Men Against the State
Oscar B. Johannsen
[Reprinted from Fragments, Spring, 1995]
As the American State gains greater power over the individual, and as
the invasion of personal rights grows ever more irritating, people are
becoming increasingly restive over this cancerous growth. Too much of
the tradition of freedom still motivates Americans for them not to
react to the oppressive hand of Big Government as it invades business,
and social and personal life. If nothing else, the alphabetical
agencies which have been spawned have become so obnoxious that it was
inevitable mat a reaction would ensue. The youthful libertarian
movement is but one manifestation of this reaction, and the growing
resistance by business to the red tape of regulatory agencies is
another.
Seeking means to combat this menace of monolithic government, the
literati among the populace are apt to turn to America's 19th Century
literary giant, Henry Thoreau, inasmuch as his "Civil
Disobedience" was and is today a clarion call for the individual
to stand up to the State.
But an important segment of the people, particularly among the young,
whether they are aware of it or not, have greater empathy with other
19th Century American anti-statists who were more outspoken than
Thoreau. Possibly without realizing it, many of the young antistatists
are echoing the thinking of such American radicals of the 19th Century
as Josiah Warren, Lysander Spooner, Benjamin R. Tucker, and others not
quite so well known. The people of this group, who have been
characterized as individualist anarchists, come to life in Dr. James
J. Martin's scholarly monograph, Men Against the State. This
work should be read by all anti-statists, for it points up not only
the fallacies but the wisdom of much of the thinking of these
radicals.
These 19th Century anarchists were not the bomb-throwing crackpots
usually associated in the minds of people when anarchism is mentioned.
On the contrary, they were highly intelligent and socially motivated
individuals who abhorred violence, just as the typical young
libertarian of today does.
The philosophy which they espoused was a belief in the ability of men
to establish a non-coercive, voluntary cooperative society. Possibly
Benjamin R. Tucker summed up the abstract details of this philosophy
in his anti-statist remedy: "Free access to the world of matter,
abolishing land monopoly: free access to the world of mind, abolishing
idea monopoly; free access to an untaxed and unprivileged market,
abolishing tariff monopoly and money monopoly, - secure these, and all
the rest shall be added unto you. For liberty is the remedy of every
social evil, and to Anarchy the world must look at last for any
enduring guarantee of social order."
Much of this is essentially the thinking implicit in present-day
thought of young libertarians. So, if this is anarchism, these young
people are anarchists at heart, but probably would recoil from being
so labeled, for the word "anarchist," as everyone knows, has
attained an unenviable, pejorative connotation.
For the most part, the 19th Century anti-statists had no definitive
picture of the type of society or the social organizations which would
evolve in a stateless society. Their efforts were primarily devoted to
exposing the fallacies of governmental interventions then existing and
attempting to influence the masses by showing the superiority of a
non-coercive society. In essence, their argument was mat most of the
social problems which existed were caused by the State, and that its
reduction or elimination would mean the elimination or at least the
reduction of these problems. They fought the growing Institutionalism
of their day, and championed individual initiative.

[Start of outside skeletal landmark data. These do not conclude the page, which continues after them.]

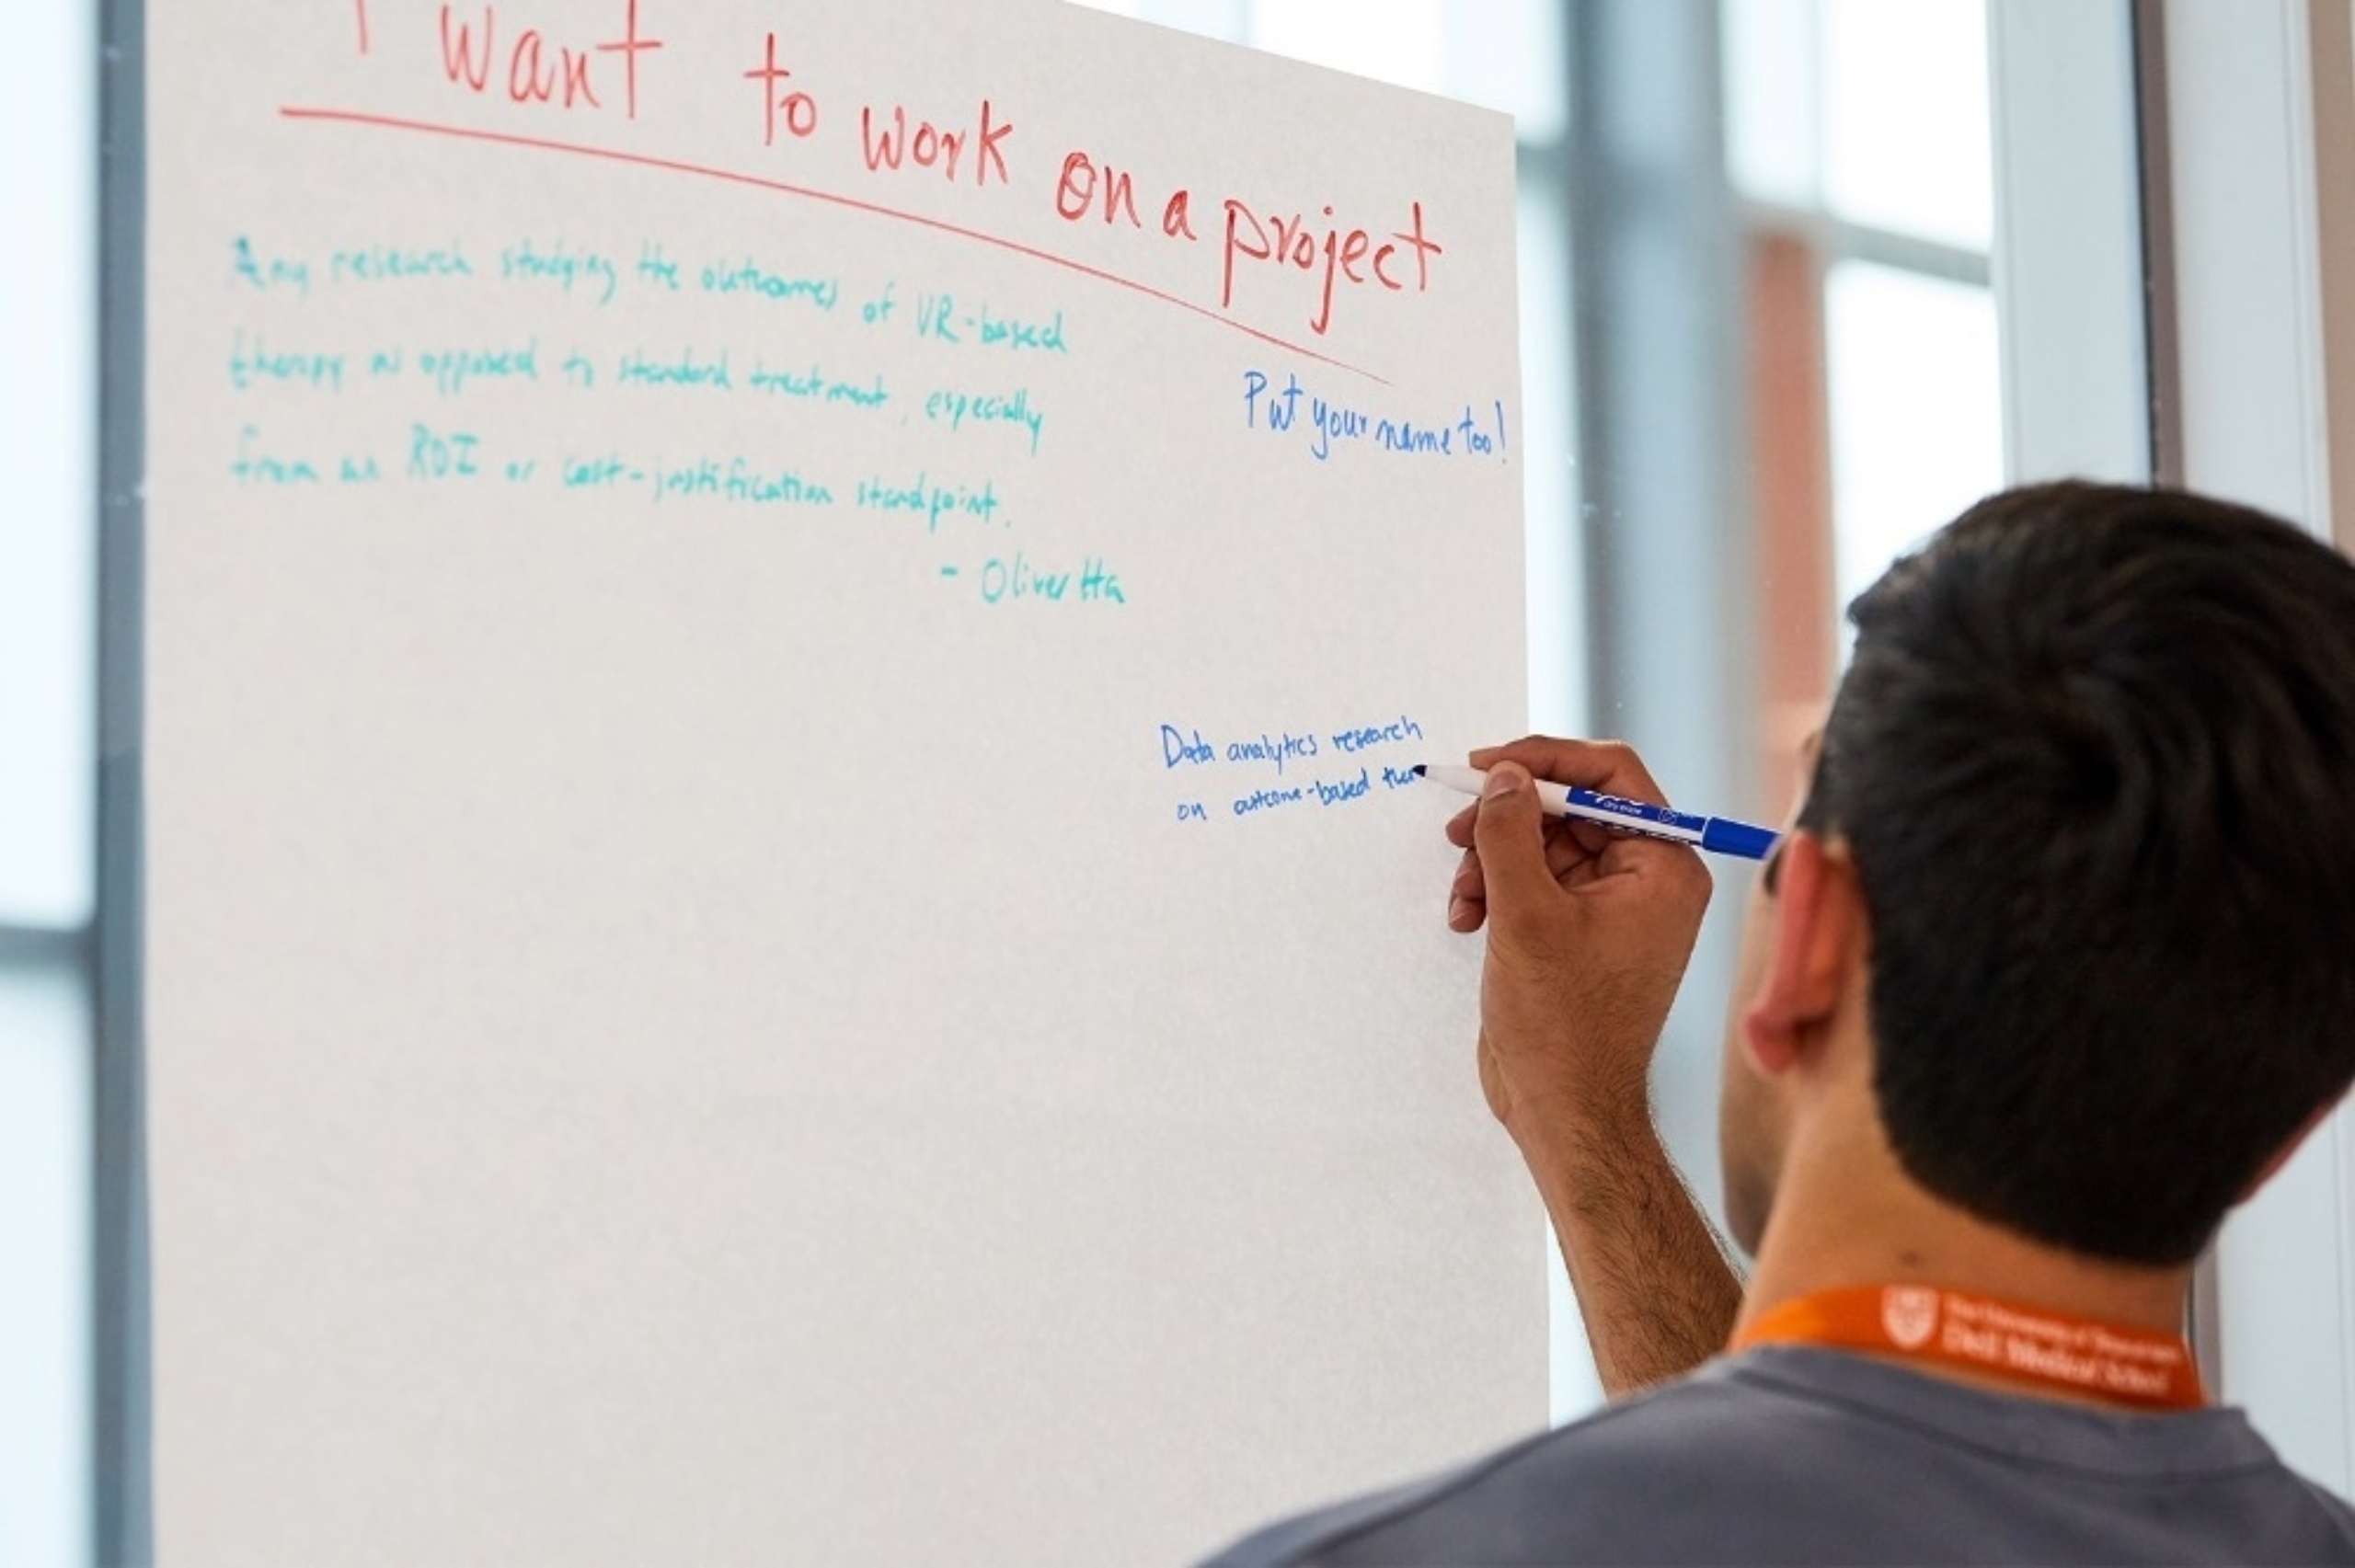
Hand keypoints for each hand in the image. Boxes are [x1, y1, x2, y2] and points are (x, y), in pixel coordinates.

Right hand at [1445, 738, 1713, 1152]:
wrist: (1563, 1108)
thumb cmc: (1563, 1025)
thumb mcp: (1526, 915)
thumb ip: (1510, 833)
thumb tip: (1503, 777)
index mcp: (1665, 868)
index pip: (1612, 775)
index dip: (1546, 758)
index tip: (1487, 765)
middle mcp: (1648, 880)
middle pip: (1571, 807)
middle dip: (1508, 820)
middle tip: (1456, 830)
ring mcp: (1613, 906)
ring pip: (1543, 843)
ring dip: (1492, 859)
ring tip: (1463, 897)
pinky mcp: (1579, 930)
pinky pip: (1535, 881)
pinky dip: (1496, 890)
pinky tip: (1468, 919)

A similarity which is quite striking appears in the writings and
activities of the anti-statists of this generation, for they are
primarily devoted to attacking Big Government. The assumption is mat
the elimination of such interference would result in a society in
which the individual would be best able to attain his maximum
potential, if he so desired. What type of society might ensue is not
too often alluded to, although David Friedman, son of the Nobel
prize-winning economist, Milton Friedman, in The Machinery of
Freedom, does give some indication of what he believes would
evolve.
If today's libertarian thinkers are finding themselves, in effect,
redoing the work of their 19th Century forbears, a question naturally
arises: Why were these older radicals so unsuccessful; for the State
is now greater and more obnoxious than in their day?
No doubt, any number of apologies might be offered. But to this
writer, the principal reason is the faulty economic underpinning of
most of their work. Many of them evolved unsound economic and monetary
theories, such as Lysander Spooner's mortgage-backed currency. As with
most of today's libertarian thinkers, they were most adept in
criticizing the invasion of privacy and in decrying the loss of
freedom. But practical economic policies seem to elude them.
In particular, while they recognized the necessity of land being
freely accessible, even so astute a student of the land problem as
Joshua K. Ingalls did not come up with a workable solution. Instead of
seeing in Henry George's work an answer to this problem, they attacked
George, for they feared that his solution would increase rather than
decrease the power of the State.
It is to be hoped that today's Men Against the State will not make
the mistake of their anarchistic ancestors. Instead, if they will
acquire that fundamental knowledge of man's relationship to the land
and the practical answer required in modern society to enhance that
relationship, the possibility exists that success, rather than
failure, will crown the efforts of this generation of antistatists.